Sow and plant lots of flowers to attract beneficial insects.
Hothouse: Liquid fertilise weekly. Use yellow sticky cards/bands for whitefly. Keep well ventilated. Spray with garlic and pyrethrum if plants get aphid infestations.
For transplanting: Leafy greens (summer spinach, silverbeet/chard, lettuce, endive and cabbages)(best 30th Jan). Broccoli, cauliflower (best 31 Jan–1 Feb). Flowers, eg sweet pea.
Sow direct: Mesclun salad, radish, spring onions, carrot, beetroot, parsnip, French beans, kohlrabi, swede and turnip (best 3-5 Feb). Flowers, eg hollyhocks.
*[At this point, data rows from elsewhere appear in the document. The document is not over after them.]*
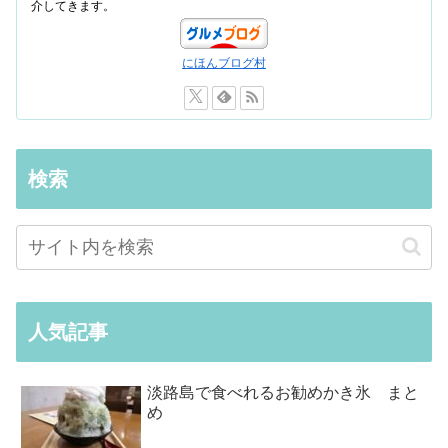
介してきます。
にほんブログ村
検索
人気記事
淡路島で食べれるお勧めかき氷 まと
め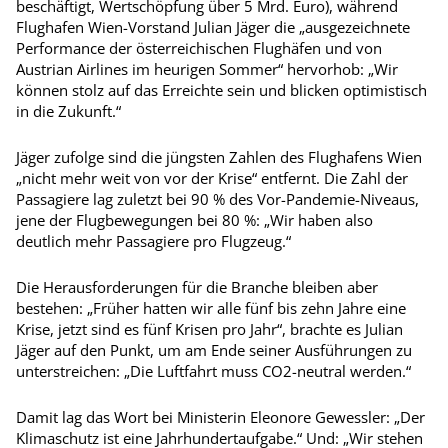
beschäftigt, Wertschöpfung über 5 Mrd. Euro), während
Flughafen Wien-Vorstand Julian Jäger die „ausgezeichnete
Performance der österreichischen Flughäfen und von
Austrian Airlines im heurigen Sommer“ hervorhob: „Wir
können stolz auf das Erreichte sein und blicken optimistisch
in die Zukunft.“
Jäger zufolge sind die jüngsten Zahlen des Flughafens Wien
„nicht mehr weit von vor der Krise“ entfernt. Die Zahl der
Passagiere lag zuletzt bei 90 % des Vor-Pandemie-Niveaus,
jene der Flugbewegungen bei 80 %: „Wir haben also
deutlich mehr Passagiere pro Flugzeug.“
Die Herausforderungen für die Branche bleiben aber
bestehen: „Früher hatten wir alle fünf bis zehn Jahre eine
Krise, jetzt sind es fünf Krisen pro Jahr“, brachte es Julian
Jäger auf den Punkt, um am Ende seiner Ausführungen zu
unterstreichen: „Die Luftfahrt muss CO2-neutral werden.“
Damit lag das Wort bei Ministerin Eleonore Gewessler: „Der
Klimaschutz ist eine Jahrhundertaufgabe.“ Und: „Wir stehen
Plant: Salad greens, silverbeet/chard, spinach, celery, kale, cabbages and leeks (best 10–23 Feb). Flowers, eg self-seeded pansy.

General garden care

Collect water in drums.
Prune trees and shrubs after flowering, including roses.
Collect seaweed/seagrass.
Make lots of compost. Turn heaps.
Make comfrey liquid fertiliser: cut, fill drum, add water. Wait a month before use.
Mulch citrus and ornamentals with grass clippings. Mulch-mow lawn.